181% handle hike

Rivalry confident on delivering solid 2023 performance after "breakout year" in 2022

Steven Salz, CEO of Rivalry.
2023-01-19
Reading time 2:56 min

Sports betting and media company Rivalry Corp. issued Wednesday a letter to shareholders summarizing recent progress and outlining strategic priorities for 2023. The update states that the company experienced “a breakout year” in 2022, with “exceedingly strong performance across the business.”

Rivalry delivered triple-digit year-over-year growth in both revenue and betting handle, with average month-over-month revenue growth accelerating to 32% through the first 10 months of the year. Having achieved record results every quarter, Rivalry now believes the prospects for the business are "as strong as ever" as it kicks off 2023.

The business also reduced bonus/promotional spend relative to revenue by over 50%, and achieved its first-ever profitable month in October. These results were underpinned by greater product diversification that reduced the impact of seasonality, notes the company.

Last year, the company delivered significant growth including year-to-date betting handle increasing 181% YoY to CAD 186 million ($136.9 million), and revenue increasing 130% year-over-year to CAD 21.7 million ($16 million) in Q3 2022. 

Rivalry also maintained a firm esports betting position, as it saw 90% of its sportsbook handle be driven by this vertical. The brand also perceived an increased market share of Millennial and Gen Z consumers, represented by 82% of its active user base being under 30-years old, and an average customer age of 25. 

Expanding its esports betting product, including the introduction of mobile game titles in March, is another one of the main highlights of the company’s 2022. It also succeeded to expand into a new product category with the launch of Casino.exe, its proprietary casino interface, which drove "immediate impact," contributing 30% of betting handle and 15% of revenue in Q3 2022 with "minimal marketing efforts." 

Rivalry also launched in two new regulated markets, including the province of Ontario in Canada, and Australia. “These results and signals of sustainable growth are all organic, driven by an overarching strategy that prioritizes great consumer products and brand engagement over flash-in-the-pan trends and promotional spend,” Rivalry says.  

Our approach toward attracting the next generation of consumers is different from legacy operators," Rivalry said in its letter to shareholders. We scale through word of mouth and organic market entrenchment of band equity that allows us to operate without dependency on excess bonusing and player subsidies."

This approach is what helped Rivalry drive the aforementioned 50% reduction year-over-year in bonus/promotional spend relative to the company’s revenue. “Gaming and internet culture guides this successful player acquisition strategy, and allows us to engage with a deeply valuable and nuanced demographic of users that legacy operators aren’t equipped to serve," argues the business.

There is tremendous value gained by participating in these communities and cultures, building lasting brand affinity among gaming fans who are quickly emerging as the consumer economy of the future, and similarly by attaching ourselves to the pervasiveness and virality of the internet,” the company said. 

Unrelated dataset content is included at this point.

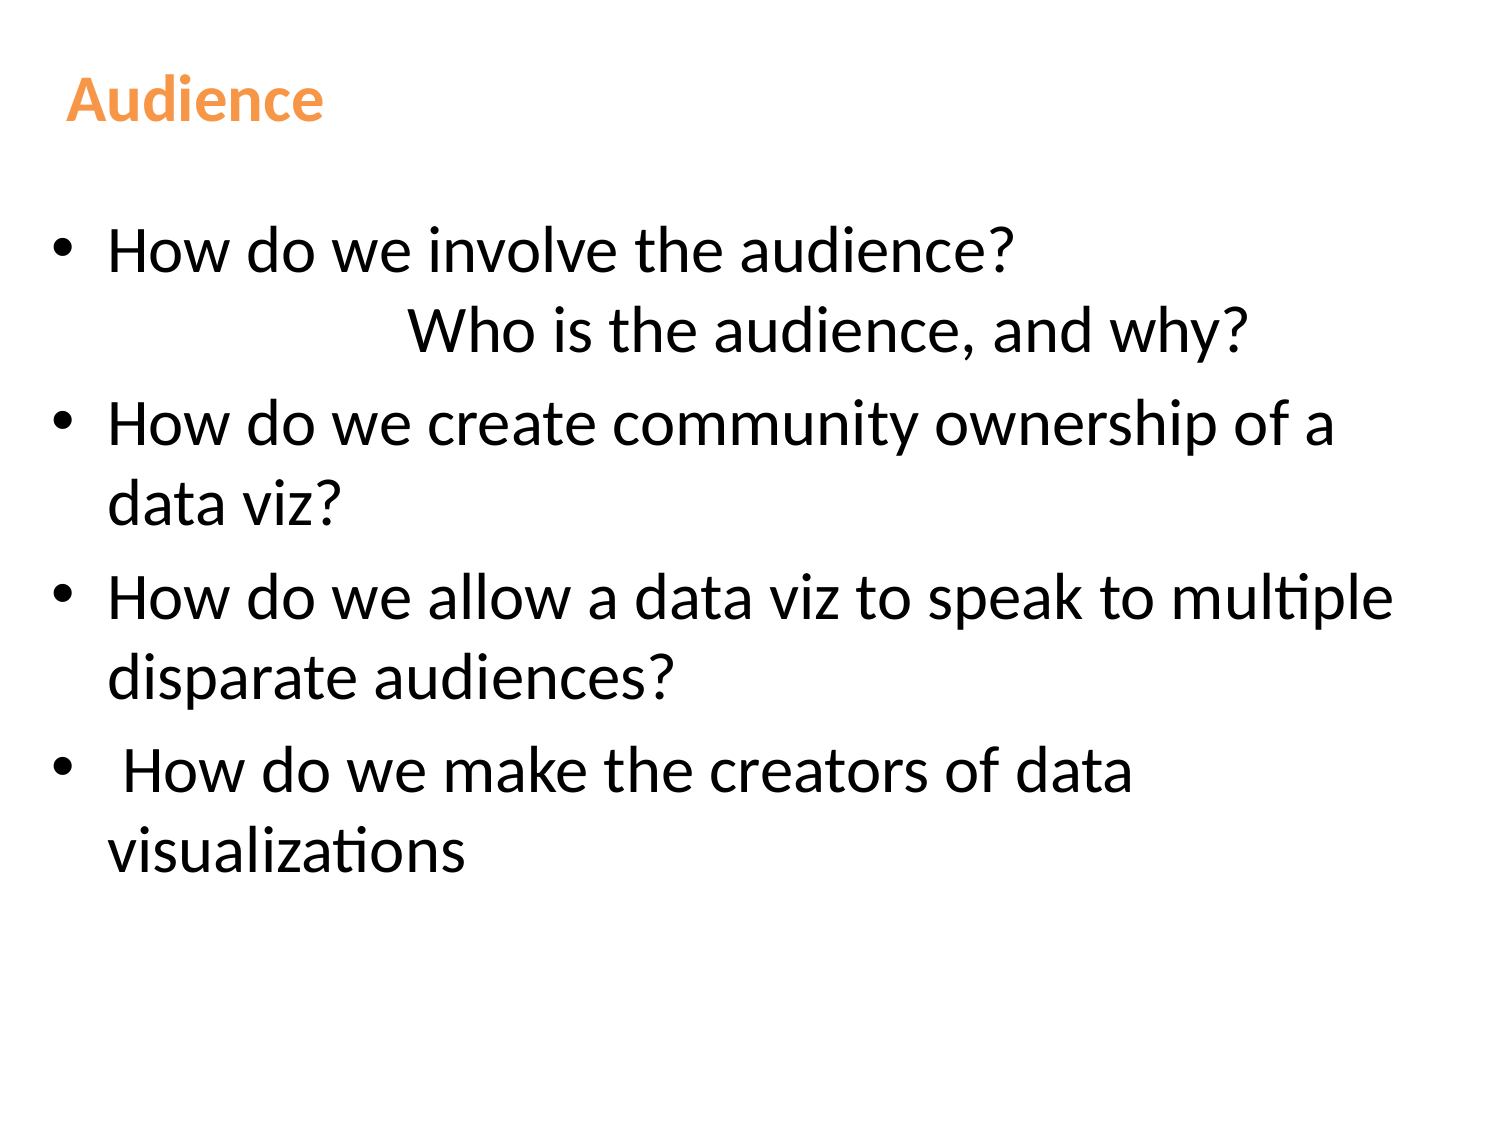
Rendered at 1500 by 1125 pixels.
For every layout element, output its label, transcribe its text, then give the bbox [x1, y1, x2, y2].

list Audience How do we involve the audience? Who is the audience, and why? How do we create community ownership of a data viz? How do we allow a data viz to speak to multiple disparate audiences? How do we make the creators of data visualizations [36, 46, 1461, 1095]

We believe an intimate understanding of these audiences and cultures will shape the next generation of great consumer products. It is with this understanding that Rivalry is able to tap into a global gaming audience and drive betting activity among the 532 million esports viewers worldwide,” it concluded. 

When it comes to the new year, Rivalry said it will continue making "strategic and measured investments" in key areas of the business that set the stage for further growth, with objectives that should ensure its current momentum toward profitability "remains intact." 

The company expects to expand its esports offering; continue its evolution of Casino.exe; launch a mobile app in its regulated markets; expand geographically; expand its content and content creator partner program; and continue to grow its investor base through proactive capital markets outreach.

Steven Salz, Co-Founder and CEO of Rivalry Corp, commented: “I’m extremely proud of the differentiated approach Rivalry has taken from day one and what it has enabled us to achieve, creating a truly distinct product and brand that is driving operating leverage and bearing fruit across the business.” 

“As we move into 2023, we’re eager to continue demonstrating the same operational excellence which has enabled us to stand out in a deeply competitive industry,” he concluded.